Trecho apresentado –
------------------------

A mídia nos convida a "celebrar os momentos da nossa vida"
com a unificação espúria entre mercadoria e espetáculo, o famoso não- evento da representação pura. Em resposta a tamanha obscenidade, nós
temos, por um lado, o espectro da recusa (comentado pelos situacionistas
John Zerzan, Bob Black et al.) e, por outro, a emergência de uma cultura festiva distanciada ou mesmo escondida dos pretensos gerentes do nosso
lazer. "Lute pelo direito de festejar" não é, na verdade, uma paródia da luta
radical, mas uma nova manifestação dessa luta, apropriada para uma época
que oferece a TV e o telefone como maneiras de "alcançar e tocar" outros
seres humanos, maneiras de "estar junto!"
Pearl Andrews estava certo: o jantar já é "a semente de uma nova
sociedade tomando forma dentro do invólucro da antiga" (IWW Preamble).
A "reunião tribal" dos anos 60, o conclave florestal de eco-sabotadores, o
Beltane4 idílico dos neo-pagãos, as conferências anarquistas, as festas gays...

------------------------

Conjunto de dados –
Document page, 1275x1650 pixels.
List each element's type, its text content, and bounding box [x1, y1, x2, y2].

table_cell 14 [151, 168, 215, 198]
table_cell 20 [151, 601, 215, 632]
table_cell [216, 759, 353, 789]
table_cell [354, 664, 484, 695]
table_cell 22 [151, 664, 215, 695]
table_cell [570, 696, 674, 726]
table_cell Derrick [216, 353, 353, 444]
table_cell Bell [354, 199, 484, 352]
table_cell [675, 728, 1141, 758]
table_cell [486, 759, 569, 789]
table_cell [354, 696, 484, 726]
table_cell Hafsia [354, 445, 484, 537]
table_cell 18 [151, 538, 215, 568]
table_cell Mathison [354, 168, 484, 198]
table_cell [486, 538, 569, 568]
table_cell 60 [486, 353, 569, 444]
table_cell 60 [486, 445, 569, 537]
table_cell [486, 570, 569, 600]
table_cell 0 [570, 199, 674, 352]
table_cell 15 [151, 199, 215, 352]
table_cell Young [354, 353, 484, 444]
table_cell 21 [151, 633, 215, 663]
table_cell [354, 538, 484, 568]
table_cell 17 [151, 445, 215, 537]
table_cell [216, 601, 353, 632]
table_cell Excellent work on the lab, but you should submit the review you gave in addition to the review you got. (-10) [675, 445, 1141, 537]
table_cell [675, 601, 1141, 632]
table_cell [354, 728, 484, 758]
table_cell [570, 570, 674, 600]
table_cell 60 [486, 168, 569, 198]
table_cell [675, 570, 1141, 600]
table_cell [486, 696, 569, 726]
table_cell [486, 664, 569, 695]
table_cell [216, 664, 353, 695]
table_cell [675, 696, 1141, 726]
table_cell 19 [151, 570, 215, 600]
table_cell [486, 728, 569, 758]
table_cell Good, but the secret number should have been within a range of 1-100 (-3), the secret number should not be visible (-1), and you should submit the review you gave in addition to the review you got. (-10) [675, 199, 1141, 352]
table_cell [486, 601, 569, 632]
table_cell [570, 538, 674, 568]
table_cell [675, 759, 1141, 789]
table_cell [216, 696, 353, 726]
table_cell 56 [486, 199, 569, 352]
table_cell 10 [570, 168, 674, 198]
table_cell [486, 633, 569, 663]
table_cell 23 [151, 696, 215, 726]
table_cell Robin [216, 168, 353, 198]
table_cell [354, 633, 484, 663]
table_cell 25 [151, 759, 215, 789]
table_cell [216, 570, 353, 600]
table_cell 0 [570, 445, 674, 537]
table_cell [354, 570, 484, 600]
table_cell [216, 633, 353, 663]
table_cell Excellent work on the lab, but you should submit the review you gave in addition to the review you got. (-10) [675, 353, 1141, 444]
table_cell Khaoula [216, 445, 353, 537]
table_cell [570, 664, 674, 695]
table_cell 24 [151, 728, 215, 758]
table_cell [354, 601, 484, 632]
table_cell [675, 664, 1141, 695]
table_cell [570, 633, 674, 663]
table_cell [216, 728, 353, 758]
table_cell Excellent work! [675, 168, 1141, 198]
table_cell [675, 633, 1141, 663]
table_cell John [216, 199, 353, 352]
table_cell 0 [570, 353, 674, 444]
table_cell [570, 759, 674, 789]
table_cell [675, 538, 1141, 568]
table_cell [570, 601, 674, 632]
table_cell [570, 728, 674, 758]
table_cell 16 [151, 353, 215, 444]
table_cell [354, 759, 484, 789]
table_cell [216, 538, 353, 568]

------------------------

Retome o trecho sobre a cultura festiva e o direito de festejar, prosseguindo logo após a última frase apresentada.

as festas de aluguel no Harlem dos anos 20, as casas noturnas, os banquetes,
os piqueniques dos antigos libertários - devemos perceber que todos esses
eventos são, de certo modo, "zonas libertas", ou pelo menos TAZs em
potencial. Seja ela apenas para poucos amigos, como é o caso de um jantar,
ou para milhares de pessoas, como um carnaval de rua, a festa é sempre
"aberta" porque não é "ordenada". Ela pode até ser planejada, mas se ela não acontece é um fracasso. A espontaneidade é crucial.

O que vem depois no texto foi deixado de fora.